As I mention in that blog post cited above, I hate the facile arguments on both sides: that getting rid of all guns would solve the problem; and that if only someone with a legal CCW had been there they could have stopped Cho earlier. The best you can say is that it is possible that stricter gun control (even to extending to effective bans) *might* have stopped Cho from being able to murder so many so easily…or that someone legally armed on campus *might* have been able to stop Cho once he started shooting. No, there is a lot of slop there on both sides – no one knows the answer to ‘what if?’

For me it comes down to a couple of different deciding factors. We have over 200 million guns in this country, something like 80 million handguns. So, getting rid of them isn’t a practical answer for at least a generation. And prohibiting them will basically mean that you are telling criminals that they can count on law-abiding citzens being disarmed. Which means you either accept the increased power advantage of criminals, or you move towards an increasingly police-heavy state, with all of the implications that carries.

Further, the 2nd Amendment was put there for a reason: to control the worst instincts of wanna-be tyrants. The founders understood that humans being what we are, you needed to control the worst instincts of those who would rule rather than govern. They built checks & balances into the Constitution between the different branches of government – but knew that the real check and balance had to go further – had to go all the way down to the individual citizen. In preserving the right to keep and bear arms, they made sure that there was a final option available to curb dictatorship. Granted, my pistols and rifles will not stand up in a full-fledged firefight to modern military weapons – but that isn’t the point. You only have to look at Iraq to see the effectiveness of small arms and improvised explosives to see what a population can do in resisting a military force. That alone changes the calculus of anyone – foreign or domestic – who thinks that they would like to impose their will on the American public by arms.

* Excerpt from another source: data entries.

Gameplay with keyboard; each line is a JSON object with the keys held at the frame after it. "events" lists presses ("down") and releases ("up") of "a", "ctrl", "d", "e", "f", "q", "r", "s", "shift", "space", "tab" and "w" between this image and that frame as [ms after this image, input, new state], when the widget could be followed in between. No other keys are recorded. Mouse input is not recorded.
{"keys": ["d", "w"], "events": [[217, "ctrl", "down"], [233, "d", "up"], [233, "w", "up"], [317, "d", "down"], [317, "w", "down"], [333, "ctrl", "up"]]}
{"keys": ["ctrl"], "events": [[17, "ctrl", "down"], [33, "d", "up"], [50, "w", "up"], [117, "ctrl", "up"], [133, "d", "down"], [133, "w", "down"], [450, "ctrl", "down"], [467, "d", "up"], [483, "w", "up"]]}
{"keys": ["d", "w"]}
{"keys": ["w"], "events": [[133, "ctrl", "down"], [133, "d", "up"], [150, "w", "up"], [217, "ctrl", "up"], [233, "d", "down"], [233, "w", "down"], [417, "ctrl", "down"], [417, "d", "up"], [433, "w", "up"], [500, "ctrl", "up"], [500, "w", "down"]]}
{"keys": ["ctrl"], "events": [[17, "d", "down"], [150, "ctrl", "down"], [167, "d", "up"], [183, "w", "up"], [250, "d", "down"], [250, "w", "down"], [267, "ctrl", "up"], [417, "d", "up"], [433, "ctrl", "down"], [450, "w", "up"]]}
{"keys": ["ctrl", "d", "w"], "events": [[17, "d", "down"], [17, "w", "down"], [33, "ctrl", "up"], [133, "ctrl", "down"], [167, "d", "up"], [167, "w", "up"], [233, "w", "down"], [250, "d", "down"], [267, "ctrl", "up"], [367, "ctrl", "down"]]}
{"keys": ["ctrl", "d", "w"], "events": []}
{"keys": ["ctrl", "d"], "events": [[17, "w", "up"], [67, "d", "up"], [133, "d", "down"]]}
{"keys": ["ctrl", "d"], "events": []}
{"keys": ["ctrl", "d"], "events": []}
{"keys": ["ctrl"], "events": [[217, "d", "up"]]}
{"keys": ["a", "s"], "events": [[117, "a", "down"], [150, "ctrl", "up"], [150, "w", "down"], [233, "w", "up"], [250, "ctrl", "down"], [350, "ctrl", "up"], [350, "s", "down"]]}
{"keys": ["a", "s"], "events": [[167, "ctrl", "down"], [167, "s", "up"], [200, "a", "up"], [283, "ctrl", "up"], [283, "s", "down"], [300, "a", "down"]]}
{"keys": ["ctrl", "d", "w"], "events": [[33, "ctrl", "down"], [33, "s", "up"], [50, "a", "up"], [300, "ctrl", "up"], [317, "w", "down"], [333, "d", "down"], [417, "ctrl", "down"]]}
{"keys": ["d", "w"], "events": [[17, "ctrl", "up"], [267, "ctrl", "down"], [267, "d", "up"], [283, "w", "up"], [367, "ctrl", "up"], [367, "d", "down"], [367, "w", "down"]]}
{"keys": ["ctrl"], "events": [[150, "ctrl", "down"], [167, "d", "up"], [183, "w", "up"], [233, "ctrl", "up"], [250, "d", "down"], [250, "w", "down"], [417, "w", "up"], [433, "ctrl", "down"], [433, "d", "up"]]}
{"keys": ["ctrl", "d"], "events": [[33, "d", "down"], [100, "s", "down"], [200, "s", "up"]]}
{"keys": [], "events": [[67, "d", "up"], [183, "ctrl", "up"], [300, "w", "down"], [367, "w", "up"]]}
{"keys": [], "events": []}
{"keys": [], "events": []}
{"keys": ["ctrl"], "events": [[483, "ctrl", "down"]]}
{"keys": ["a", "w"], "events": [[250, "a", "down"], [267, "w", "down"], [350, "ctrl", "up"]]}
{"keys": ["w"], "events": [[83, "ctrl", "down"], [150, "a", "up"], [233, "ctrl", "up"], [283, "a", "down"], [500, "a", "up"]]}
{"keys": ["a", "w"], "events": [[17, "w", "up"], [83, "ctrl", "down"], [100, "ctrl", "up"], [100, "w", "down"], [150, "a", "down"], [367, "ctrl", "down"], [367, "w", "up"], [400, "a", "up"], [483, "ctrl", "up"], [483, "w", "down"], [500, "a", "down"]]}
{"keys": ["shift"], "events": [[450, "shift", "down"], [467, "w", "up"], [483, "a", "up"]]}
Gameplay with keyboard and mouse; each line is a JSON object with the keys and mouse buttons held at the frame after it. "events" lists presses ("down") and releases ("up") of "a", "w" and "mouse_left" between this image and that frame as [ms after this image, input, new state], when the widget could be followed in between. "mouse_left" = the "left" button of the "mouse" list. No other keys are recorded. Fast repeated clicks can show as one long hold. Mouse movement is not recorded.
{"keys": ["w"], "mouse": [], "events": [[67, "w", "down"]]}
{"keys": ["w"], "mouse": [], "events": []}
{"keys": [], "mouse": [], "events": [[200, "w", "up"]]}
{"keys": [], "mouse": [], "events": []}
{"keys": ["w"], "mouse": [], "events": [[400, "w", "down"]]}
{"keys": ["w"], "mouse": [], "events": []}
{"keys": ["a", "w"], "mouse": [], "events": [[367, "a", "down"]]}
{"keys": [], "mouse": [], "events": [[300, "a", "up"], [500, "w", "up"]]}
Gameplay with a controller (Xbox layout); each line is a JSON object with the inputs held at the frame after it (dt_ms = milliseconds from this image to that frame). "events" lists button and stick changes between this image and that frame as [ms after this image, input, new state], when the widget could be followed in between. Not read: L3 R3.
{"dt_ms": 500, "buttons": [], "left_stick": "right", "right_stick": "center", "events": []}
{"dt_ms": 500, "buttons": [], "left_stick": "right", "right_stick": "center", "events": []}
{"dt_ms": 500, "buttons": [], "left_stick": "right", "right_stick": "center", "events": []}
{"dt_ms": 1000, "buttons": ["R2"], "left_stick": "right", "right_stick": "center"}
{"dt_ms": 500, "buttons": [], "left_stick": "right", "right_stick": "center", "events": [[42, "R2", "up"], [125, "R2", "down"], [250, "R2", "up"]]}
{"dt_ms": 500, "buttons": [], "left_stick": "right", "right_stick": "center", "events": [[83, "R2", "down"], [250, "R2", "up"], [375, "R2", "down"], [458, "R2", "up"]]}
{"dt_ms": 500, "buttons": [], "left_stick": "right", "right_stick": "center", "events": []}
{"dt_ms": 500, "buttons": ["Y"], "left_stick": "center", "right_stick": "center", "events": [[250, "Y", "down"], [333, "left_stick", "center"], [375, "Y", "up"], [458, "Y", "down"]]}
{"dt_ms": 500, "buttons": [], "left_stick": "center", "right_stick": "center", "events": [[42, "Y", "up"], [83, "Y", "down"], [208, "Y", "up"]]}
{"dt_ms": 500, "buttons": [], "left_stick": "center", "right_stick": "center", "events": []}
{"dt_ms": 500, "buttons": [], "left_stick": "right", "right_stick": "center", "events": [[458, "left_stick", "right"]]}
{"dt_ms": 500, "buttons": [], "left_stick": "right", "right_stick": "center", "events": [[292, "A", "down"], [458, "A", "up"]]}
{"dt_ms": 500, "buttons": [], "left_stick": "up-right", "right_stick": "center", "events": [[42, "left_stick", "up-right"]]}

Lastly, having the *option* of carrying a concealed weapon legally means that you have more possible courses of action open to you when things go south. No, I would not claim that I would have been able to draw my weapon and stop Cho before he killed anyone. That’s just macho posturing. But I carry a 9mm pistol – the same calibre weapon he used to kill most of the 32 he murdered. I *might* have had a chance, if everything had gone just right. Maybe only a small chance – but that would have been more of a chance than the poor bastards who didn’t have that option open to them had.

Yeah, there are no easy or simple answers. I am willing to consider possible solutions – but we have to consider the entire issue completely and make a rational decision, not one based on the immediate emotions following such a horror.